Student instruction is based on individual abilities and challenges as identified through evaluations and those needs are addressed through the IEP. Educators will alter the content, process, product and/or learning environment to modify the curriculum in order to improve student achievement. Differentiated instruction, scaffolding instruction and specially designed instruction are all used to close the achievement gap. Lesson plans are designed to address the short term objectives of the student’s IEP based on their readiness levels, interests and learning profiles.

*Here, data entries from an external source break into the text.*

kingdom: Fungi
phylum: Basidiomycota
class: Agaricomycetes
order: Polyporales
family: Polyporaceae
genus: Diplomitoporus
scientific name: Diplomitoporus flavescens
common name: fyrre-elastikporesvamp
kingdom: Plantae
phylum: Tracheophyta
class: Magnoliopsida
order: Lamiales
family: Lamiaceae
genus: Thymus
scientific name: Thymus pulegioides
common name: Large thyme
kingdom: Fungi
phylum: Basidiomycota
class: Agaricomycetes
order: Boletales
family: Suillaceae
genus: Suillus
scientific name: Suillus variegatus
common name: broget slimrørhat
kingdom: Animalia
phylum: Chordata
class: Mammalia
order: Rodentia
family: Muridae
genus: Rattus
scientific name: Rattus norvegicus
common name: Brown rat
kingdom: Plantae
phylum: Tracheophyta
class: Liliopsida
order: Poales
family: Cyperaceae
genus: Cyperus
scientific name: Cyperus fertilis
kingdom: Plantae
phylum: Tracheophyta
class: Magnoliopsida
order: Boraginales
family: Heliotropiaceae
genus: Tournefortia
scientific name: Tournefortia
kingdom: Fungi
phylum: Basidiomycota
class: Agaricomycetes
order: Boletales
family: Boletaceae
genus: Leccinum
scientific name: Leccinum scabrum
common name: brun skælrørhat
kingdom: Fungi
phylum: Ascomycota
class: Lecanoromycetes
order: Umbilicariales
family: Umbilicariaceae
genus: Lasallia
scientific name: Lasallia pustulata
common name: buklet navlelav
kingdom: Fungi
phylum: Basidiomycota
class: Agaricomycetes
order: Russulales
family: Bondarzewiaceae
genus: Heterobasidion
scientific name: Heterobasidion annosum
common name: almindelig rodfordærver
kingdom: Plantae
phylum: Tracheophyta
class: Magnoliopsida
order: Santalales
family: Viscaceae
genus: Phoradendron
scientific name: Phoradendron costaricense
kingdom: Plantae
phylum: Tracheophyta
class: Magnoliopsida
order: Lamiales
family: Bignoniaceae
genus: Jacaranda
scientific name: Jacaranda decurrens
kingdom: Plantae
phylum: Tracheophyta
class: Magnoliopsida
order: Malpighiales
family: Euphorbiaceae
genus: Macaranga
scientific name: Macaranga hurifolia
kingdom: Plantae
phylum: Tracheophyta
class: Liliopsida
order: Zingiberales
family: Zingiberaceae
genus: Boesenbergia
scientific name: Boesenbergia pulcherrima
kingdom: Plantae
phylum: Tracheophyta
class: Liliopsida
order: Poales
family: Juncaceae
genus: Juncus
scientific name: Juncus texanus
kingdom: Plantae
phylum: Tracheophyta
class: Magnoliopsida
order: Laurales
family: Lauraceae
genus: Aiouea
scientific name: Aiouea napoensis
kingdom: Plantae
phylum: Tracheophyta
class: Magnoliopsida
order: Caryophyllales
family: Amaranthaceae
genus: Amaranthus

The teachers use differentiated instruction to tailor lessons to meet the individual needs of the students. The teachers plan lessons for diverse classroom learners in order to create the best learning experience possible. An example of how differentiating instruction occurs is by using reading materials at varying readability levels, presenting ideas through both auditory and visual means, meeting with small groups to re-teach an idea or skill for struggling learners, or to extend the thinking or skills of advanced learners. By offering manipulatives or other hands-on supports for students who need them, the teachers provide the students with options of how to express themselves by assigning activities geared to different learning styles, interests, and levels of thinking. Teachers also ensure there are places in the room to work quietly and without distraction, as well as places that invite student collaboration.
Through progress monitoring, teachers are able to formatively assess the specific interventions that were provided and adjust instruction and instructional outcomes for both the teacher and the student.